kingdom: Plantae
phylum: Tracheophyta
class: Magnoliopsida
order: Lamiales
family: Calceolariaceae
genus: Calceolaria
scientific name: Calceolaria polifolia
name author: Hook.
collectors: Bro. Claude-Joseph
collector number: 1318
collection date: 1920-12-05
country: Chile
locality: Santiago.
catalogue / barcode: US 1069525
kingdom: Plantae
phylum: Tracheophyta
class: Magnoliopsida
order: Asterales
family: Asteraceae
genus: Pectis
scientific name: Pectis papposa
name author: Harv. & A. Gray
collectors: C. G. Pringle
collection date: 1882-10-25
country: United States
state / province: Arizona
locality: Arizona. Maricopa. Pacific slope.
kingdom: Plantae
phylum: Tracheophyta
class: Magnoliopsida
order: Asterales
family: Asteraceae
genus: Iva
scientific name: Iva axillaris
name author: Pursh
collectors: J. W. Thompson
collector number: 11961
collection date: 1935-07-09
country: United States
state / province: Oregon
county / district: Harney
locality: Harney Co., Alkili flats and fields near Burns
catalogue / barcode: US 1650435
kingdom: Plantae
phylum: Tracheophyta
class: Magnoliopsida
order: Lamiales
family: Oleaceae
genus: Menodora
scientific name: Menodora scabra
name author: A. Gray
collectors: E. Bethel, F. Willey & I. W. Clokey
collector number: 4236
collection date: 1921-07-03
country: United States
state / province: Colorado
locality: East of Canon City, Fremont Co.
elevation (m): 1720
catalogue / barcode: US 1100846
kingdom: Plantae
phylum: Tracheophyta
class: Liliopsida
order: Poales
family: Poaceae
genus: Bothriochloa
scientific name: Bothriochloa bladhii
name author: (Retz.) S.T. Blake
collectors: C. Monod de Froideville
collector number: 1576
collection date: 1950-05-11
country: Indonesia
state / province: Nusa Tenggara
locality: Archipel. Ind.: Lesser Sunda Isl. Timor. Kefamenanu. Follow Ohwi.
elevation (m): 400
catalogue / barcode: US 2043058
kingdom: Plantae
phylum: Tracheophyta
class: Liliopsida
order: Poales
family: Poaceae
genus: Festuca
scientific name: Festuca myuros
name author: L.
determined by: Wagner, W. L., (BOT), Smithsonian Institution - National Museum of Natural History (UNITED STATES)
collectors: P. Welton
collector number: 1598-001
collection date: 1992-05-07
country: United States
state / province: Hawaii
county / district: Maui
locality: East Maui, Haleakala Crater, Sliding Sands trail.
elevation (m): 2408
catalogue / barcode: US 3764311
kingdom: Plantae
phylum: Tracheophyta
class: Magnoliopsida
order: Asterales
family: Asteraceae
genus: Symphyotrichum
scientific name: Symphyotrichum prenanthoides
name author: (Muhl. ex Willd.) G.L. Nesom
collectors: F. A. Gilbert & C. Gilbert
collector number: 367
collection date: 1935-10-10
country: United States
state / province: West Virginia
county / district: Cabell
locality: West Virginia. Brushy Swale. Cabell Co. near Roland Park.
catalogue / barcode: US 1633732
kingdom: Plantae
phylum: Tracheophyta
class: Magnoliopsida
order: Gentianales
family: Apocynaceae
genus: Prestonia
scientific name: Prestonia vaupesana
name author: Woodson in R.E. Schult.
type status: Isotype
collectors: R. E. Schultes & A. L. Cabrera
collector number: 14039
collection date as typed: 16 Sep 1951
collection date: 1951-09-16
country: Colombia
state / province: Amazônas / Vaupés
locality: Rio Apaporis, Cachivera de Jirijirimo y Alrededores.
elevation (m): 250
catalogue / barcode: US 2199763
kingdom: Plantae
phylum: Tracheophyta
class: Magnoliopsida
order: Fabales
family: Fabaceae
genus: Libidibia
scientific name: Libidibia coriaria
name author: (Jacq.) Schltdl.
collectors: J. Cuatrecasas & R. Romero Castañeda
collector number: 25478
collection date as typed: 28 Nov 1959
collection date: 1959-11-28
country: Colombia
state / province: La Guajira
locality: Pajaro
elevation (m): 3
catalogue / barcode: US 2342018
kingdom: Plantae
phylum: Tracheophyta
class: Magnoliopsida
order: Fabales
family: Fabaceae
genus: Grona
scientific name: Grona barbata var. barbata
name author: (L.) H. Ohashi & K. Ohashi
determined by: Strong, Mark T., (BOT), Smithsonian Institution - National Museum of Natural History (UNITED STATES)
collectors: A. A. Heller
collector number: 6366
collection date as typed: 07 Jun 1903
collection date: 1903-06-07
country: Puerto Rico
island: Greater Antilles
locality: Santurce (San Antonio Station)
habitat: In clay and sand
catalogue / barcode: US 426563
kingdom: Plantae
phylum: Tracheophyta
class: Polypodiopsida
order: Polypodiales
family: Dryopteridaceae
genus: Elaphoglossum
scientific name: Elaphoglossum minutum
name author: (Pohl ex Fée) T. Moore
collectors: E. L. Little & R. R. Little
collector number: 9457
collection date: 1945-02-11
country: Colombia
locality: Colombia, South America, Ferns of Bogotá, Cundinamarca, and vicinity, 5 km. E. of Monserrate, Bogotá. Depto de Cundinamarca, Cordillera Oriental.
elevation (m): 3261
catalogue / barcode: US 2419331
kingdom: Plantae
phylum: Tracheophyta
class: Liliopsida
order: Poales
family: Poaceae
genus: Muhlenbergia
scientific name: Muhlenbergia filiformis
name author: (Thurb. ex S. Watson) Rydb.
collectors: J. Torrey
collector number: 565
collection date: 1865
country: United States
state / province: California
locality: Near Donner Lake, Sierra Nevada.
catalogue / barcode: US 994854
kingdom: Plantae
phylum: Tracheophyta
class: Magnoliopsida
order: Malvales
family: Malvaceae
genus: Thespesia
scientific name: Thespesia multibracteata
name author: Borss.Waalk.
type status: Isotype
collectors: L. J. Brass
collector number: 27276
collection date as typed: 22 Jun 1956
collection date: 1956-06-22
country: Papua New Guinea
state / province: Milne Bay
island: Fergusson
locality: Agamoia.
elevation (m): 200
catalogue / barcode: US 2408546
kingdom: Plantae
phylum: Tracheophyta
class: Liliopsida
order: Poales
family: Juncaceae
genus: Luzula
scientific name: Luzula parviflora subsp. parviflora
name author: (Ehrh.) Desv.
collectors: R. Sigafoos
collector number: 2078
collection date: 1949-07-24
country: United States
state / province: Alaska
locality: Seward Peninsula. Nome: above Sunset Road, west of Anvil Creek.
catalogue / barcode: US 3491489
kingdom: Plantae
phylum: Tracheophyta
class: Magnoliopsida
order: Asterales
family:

■ ■ ■ ■ ■

◆ INSTRUCTIONS FOR THE TASK ◆
Switch "country" to "nation" in the entries starting at the line containing "collection date as typed: 16 Sep 1951" and ending at the line containing "genus: Libidibia". Reproduce only those lines, with nothing else changed.

◆ TASK OUTPUT ◆
collection date as typed: 16 Sep 1951
collection date: 1951-09-16
nation: Colombia
state / province: Amazônas / Vaupés
locality: Rio Apaporis, Cachivera de Jirijirimo y Alrededores.
elevation (m): 250
catalogue / barcode: US 2199763
kingdom: Plantae
phylum: Tracheophyta
class: Magnoliopsida
order: Fabales
family: Fabaceae
genus: Libidibia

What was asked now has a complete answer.